Data excerpts
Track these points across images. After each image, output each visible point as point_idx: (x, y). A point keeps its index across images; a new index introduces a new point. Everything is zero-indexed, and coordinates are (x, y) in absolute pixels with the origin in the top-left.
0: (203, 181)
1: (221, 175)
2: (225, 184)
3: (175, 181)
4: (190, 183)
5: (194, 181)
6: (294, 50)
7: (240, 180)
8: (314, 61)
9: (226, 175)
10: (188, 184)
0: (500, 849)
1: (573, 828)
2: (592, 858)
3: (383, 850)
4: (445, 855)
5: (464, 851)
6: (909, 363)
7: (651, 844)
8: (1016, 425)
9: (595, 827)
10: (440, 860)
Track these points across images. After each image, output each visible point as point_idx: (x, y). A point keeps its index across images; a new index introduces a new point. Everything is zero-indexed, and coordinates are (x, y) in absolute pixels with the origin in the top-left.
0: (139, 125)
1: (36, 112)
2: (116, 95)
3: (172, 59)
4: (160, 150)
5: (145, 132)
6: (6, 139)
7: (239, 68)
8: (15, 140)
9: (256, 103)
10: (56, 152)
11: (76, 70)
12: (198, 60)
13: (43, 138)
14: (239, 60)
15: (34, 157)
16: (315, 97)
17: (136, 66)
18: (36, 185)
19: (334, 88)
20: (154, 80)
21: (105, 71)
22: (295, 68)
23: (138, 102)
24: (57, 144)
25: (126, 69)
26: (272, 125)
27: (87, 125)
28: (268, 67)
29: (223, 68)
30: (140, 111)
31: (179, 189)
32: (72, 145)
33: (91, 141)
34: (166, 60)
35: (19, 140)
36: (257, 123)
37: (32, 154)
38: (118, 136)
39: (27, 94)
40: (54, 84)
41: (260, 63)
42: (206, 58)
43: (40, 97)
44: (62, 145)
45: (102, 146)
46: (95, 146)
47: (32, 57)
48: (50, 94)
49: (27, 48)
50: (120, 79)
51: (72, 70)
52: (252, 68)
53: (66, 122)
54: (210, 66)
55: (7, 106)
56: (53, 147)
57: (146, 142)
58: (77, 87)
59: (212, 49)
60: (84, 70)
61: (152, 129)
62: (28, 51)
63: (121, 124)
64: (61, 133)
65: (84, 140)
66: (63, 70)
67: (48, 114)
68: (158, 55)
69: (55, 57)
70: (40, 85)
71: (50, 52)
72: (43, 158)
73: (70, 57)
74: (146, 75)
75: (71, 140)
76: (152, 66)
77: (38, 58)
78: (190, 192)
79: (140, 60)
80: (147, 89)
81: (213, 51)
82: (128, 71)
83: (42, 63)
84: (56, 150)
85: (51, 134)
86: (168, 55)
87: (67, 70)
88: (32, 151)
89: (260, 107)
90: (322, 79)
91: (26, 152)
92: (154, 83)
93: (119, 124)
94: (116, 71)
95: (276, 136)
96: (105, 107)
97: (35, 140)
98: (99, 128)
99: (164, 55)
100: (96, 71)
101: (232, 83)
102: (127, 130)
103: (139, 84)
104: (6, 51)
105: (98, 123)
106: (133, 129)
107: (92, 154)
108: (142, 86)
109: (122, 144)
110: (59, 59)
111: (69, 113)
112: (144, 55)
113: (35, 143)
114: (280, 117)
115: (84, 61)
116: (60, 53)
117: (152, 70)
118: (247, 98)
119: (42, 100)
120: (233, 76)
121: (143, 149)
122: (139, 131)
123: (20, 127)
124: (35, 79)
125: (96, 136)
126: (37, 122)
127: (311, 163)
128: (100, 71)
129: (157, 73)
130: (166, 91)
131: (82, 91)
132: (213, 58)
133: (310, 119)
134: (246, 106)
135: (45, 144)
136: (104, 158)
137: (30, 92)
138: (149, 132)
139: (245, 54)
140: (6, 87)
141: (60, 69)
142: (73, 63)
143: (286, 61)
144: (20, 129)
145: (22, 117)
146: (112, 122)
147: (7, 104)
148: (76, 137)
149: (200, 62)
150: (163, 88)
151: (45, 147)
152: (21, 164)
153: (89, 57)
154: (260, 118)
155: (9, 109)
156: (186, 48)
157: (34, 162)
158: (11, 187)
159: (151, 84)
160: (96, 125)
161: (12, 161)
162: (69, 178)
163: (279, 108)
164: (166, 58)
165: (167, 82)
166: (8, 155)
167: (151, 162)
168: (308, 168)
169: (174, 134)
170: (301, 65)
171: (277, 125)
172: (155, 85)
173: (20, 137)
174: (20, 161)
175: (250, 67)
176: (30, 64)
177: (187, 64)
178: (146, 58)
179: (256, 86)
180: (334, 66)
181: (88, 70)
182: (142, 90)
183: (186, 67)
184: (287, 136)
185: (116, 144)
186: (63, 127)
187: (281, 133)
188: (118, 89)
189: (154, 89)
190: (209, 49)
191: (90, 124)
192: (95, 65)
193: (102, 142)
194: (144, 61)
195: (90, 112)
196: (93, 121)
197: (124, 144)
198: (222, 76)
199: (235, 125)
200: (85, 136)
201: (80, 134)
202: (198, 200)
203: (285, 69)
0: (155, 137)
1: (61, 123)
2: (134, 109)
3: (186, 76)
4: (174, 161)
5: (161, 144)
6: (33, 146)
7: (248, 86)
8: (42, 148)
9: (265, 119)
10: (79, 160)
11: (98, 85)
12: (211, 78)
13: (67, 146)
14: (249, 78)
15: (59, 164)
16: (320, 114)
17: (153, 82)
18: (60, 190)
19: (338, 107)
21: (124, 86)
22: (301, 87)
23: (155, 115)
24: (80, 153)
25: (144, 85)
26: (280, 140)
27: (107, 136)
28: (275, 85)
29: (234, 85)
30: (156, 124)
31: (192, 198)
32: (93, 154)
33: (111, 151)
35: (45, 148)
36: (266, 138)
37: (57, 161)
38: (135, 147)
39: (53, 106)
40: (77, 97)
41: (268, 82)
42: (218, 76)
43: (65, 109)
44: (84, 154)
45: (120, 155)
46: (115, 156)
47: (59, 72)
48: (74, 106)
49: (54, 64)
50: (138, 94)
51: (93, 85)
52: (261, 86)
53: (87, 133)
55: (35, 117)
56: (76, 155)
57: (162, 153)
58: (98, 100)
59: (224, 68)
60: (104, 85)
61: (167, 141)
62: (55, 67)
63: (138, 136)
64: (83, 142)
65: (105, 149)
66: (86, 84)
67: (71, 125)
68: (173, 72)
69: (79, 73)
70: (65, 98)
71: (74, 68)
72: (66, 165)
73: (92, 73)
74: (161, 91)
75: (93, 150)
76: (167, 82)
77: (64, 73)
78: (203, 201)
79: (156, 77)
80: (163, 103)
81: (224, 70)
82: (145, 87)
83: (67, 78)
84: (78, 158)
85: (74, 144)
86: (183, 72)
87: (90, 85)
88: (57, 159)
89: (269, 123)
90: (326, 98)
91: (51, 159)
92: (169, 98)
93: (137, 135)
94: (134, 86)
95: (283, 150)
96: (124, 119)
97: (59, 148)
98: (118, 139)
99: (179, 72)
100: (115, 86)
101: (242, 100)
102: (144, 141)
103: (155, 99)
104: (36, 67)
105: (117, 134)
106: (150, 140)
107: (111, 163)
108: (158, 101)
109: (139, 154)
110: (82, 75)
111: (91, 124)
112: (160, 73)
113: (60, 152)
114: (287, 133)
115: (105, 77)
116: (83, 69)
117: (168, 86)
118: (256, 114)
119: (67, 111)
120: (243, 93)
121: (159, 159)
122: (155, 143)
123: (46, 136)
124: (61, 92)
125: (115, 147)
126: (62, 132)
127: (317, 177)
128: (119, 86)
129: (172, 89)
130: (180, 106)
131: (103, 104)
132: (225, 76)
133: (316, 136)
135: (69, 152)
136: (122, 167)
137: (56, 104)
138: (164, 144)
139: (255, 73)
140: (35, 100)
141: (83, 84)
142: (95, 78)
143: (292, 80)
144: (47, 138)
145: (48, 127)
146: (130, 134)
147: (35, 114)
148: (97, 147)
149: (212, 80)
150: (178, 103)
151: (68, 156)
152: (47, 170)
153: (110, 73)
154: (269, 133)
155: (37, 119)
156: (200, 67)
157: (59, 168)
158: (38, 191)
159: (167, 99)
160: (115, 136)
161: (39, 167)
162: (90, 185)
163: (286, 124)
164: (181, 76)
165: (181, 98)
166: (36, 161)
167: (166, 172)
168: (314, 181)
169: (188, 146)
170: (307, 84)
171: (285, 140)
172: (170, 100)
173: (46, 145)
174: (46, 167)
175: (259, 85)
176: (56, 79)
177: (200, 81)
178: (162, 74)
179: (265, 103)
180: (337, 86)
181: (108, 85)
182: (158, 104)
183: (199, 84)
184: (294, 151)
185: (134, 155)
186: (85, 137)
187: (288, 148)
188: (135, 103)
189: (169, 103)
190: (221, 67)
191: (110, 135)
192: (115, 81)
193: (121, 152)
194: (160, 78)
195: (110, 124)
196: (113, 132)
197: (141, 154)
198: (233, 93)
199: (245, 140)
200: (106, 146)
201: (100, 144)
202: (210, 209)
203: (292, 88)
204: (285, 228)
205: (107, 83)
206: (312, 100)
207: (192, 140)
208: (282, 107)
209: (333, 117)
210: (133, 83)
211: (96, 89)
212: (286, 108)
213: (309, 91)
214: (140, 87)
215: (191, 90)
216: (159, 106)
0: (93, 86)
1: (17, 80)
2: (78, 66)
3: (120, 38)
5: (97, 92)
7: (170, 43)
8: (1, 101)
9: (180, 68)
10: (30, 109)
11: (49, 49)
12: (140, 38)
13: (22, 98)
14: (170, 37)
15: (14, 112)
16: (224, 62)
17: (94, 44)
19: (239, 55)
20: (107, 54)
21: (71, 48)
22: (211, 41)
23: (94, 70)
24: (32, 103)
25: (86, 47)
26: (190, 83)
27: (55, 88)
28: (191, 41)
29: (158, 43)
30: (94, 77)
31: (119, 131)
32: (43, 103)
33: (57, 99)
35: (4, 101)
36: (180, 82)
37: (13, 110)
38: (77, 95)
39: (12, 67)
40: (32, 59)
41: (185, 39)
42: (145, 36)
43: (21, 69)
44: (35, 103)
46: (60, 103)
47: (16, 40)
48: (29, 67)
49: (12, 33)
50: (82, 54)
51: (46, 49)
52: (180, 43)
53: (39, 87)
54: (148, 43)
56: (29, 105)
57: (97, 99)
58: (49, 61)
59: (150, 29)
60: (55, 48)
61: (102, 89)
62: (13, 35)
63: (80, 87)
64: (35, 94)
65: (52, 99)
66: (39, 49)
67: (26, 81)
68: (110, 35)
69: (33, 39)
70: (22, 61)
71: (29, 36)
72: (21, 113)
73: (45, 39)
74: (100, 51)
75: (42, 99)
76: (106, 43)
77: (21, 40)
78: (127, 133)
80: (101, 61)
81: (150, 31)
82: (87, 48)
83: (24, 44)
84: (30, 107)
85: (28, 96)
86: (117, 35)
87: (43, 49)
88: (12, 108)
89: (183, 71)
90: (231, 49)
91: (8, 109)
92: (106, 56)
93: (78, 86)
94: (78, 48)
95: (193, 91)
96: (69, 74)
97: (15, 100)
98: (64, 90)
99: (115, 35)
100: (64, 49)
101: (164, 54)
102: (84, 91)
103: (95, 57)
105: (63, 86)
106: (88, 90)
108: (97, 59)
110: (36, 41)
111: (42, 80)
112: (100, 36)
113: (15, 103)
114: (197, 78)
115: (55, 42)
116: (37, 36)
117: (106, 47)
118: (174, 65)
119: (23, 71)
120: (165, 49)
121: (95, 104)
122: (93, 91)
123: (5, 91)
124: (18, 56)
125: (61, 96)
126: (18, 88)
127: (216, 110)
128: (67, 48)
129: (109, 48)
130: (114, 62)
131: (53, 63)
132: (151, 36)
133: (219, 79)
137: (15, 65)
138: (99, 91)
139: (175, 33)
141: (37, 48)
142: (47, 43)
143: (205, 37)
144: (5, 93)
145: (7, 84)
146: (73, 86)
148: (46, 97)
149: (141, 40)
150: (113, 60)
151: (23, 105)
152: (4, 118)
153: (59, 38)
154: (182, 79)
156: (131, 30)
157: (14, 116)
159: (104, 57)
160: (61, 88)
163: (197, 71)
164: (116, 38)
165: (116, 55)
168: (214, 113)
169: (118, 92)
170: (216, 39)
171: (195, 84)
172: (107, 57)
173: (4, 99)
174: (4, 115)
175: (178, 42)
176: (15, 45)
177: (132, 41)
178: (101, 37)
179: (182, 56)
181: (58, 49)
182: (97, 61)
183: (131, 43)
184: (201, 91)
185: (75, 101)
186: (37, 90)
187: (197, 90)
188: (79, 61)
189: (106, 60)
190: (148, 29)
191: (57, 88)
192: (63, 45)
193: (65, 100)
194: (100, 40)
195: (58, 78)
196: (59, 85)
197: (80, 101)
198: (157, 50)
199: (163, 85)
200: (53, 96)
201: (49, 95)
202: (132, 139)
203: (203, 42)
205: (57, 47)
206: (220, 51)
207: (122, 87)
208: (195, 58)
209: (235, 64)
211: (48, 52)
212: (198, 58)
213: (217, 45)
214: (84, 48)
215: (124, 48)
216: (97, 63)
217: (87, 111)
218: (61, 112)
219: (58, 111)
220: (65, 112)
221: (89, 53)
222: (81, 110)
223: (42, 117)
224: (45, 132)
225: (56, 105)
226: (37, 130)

DIRECTIONS:
Could you return exactly the stretch of the data above that starts at the line with "61: (152, 129)" and ends at the line with "162: (69, 178)", both lines included?

REPLY TO THE TASK:
61: (152, 129)
62: (28, 51)
63: (121, 124)
64: (61, 133)
65: (84, 140)
66: (63, 70)
67: (48, 114)
68: (158, 55)
69: (55, 57)
70: (40, 85)
71: (50, 52)
72: (43, 158)
73: (70, 57)
74: (146, 75)
75: (71, 140)
76: (152, 66)
77: (38, 58)
78: (190, 192)
79: (140, 60)
80: (147, 89)
81: (213, 51)
82: (128, 71)
83: (42, 63)
84: (56, 150)
85: (51, 134)
86: (168, 55)
87: (67, 70)
88: (32, 151)
89: (260, 107)
90: (322, 79)
91: (26, 152)
92: (154, 83)
93: (119, 124)
94: (116, 71)
95: (276, 136)
96: (105, 107)
97: (35, 140)
98: (99, 128)
99: (164, 55)
100: (96, 71)
101: (232, 83)
102: (127, 130)
103: (139, 84)
104: (6, 51)
105: (98, 123)
106: (133, 129)
107: (92, 154)
108: (142, 86)
109: (122, 144)
110: (59, 59)
111: (69, 113)
112: (144, 55)
113: (35, 143)
114: (280, 117)
115: (84, 61)
116: (60, 53)
117: (152, 70)
118: (247, 98)
119: (42, 100)
120: (233, 76)
121: (143, 149)
122: (139, 131)
123: (20, 127)
124: (35, 79)
125: (96, 136)
126: (37, 122)
127: (311, 163)
128: (100, 71)
129: (157, 73)
130: (166, 91)
131: (82, 91)
132: (213, 58)
133: (310, 119)
134: (246, 106)
135: (45, 144)
136: (104, 158)
137: (30, 92)
138: (149, 132)
139: (245, 54)
140: (6, 87)
141: (60, 69)
142: (73, 63)
143: (286, 61)
144: (20, 129)
145: (22, 117)
146: (112, 122)
147: (7, 104)
148: (76, 137)
149: (200, 62)
150: (163, 88)
151: (45, 147)
152: (21, 164)
153: (89, 57)
154: (260, 118)
155: (9, 109)
156: (186, 48)
157: (34, 162)
158: (11, 187)
159: (151, 84)
160: (96, 125)
161: (12, 161)
162: (69, 178)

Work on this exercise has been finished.